_EXERCISE OBJECTIVE_
All lines from the one containing "plush toy: none" to the end of the entries below must be output exactly, and no other lines.

Records contained in a dataset
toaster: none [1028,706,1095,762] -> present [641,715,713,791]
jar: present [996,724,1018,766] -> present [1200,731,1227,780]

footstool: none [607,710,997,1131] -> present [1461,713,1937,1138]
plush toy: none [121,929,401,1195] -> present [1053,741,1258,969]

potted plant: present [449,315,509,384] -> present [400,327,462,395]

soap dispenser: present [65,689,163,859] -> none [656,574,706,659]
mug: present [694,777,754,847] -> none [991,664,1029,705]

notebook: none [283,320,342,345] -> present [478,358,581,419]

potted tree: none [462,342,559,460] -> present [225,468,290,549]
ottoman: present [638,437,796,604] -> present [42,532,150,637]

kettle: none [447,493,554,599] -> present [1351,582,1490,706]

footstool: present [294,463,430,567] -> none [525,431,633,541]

_THE COMPLETED TASK_
plush toy: none [121,929,401,1195] -> present [1053,741,1258,969]

potted plant: present [449,315,509,384] -> present [400,327,462,395]

soap dispenser: present [65,689,163,859] -> none [656,574,706,659]
mug: present [694,777,754,847] -> none [991,664,1029,705]

notebook: none [283,320,342,345] -> present [478,358,581,419]

potted tree: none [462,342,559,460] -> present [225,468,290,549]
ottoman: present [638,437,796,604] -> present [42,532,150,637]

kettle: none [447,493,554,599] -> present [1351,582,1490,706]

footstool: present [294,463,430,567] -> none [525,431,633,541]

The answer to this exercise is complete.